You all know the rest of the story: Purdy led the NFL in passer rating in 2023, has a superb 111.1 rating in his career and is 18-6 as a starter.

Thompson appears no better than a borderline NFL player, with a 66 passer rating in nine appearances.

Yes, every team passed on Purdy. But only the Dolphins selected another quarterback in the seventh round that year.

The Tagovailoa extension. This was not a question of whether Tagovailoa deserved a lucrative new contract; his play the past two years likely warranted one, even though he has struggled against nemesis Buffalo.

But as I said repeatedly on the Dolphins In Depth podcast, an extension was too risky because of Tagovailoa’s history of head injuries.

The Dolphins could have gone year-to-year with Tagovailoa through 2026. The only downside would have been potentially paying a bit more later, with somewhat larger cap hits.

But the risk of the extension, in our view, was too great because of financial consequences. If the Dolphins eventually want to move on from Tagovailoa because of concussions, the dead money cap hit on his four-year, $212 million extension would be at least $84 million, severely handicapping the team’s ability to replace him or augment other positions.

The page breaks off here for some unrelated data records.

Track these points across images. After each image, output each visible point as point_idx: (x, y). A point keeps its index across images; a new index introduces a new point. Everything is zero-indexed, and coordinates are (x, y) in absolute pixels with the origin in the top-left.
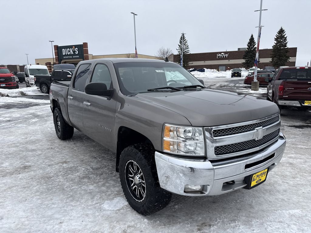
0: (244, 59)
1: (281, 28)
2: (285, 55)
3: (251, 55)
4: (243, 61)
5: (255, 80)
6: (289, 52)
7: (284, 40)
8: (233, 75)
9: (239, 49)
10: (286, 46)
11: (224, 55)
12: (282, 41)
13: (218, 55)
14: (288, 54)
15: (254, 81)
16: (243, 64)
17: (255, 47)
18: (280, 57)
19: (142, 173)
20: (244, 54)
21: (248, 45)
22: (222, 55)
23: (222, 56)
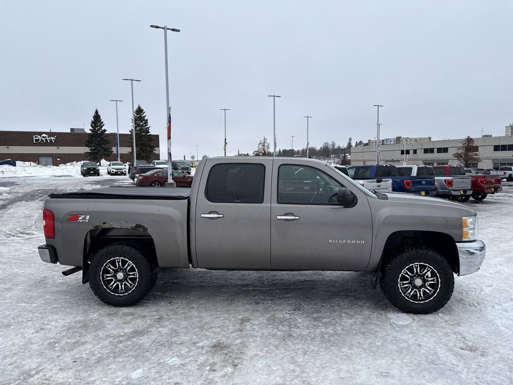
0: (87, 146)
1: (139, 106)
2: (149, 145)
3: (99, 142)
4: (86, 150)
5: (170, 180)
6: (153, 140)
7: (145, 123)
8: (86, 173)
9: (72, 130)
10: (149, 132)
11: (48, 138)
12: (142, 125)
13: (35, 137)
14: (152, 144)
15: (169, 182)
16: (87, 155)
17: (104, 130)
18: (143, 146)
20: (87, 139)
21: (91, 125)
22: (43, 137)
23: (44, 139)
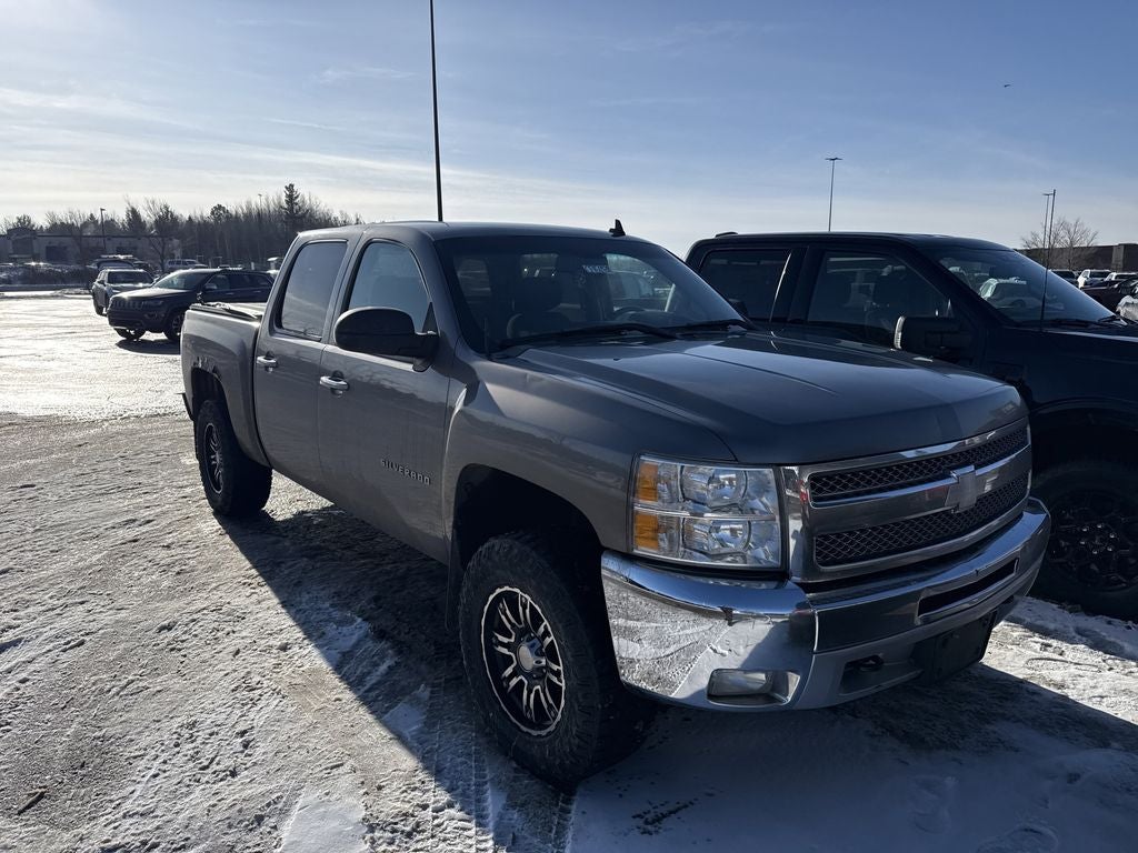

Perhaps signing Tyler Huntley — and not pursuing Ryan Tannehill — will work out better than the half dozen or so aforementioned decisions, every one of which the Dolphins assuredly would reverse if they could go back in time. (Even if the Dolphins still wanted to extend Tagovailoa, the cost would be considerably cheaper now after the latest concussion.)

The Dolphins can blame misfortune, if they wish, for their predicament at quarterback. But if they want to blame someone or something, they should start by blaming themselves, for regrettable decisions involving most everything else at the position.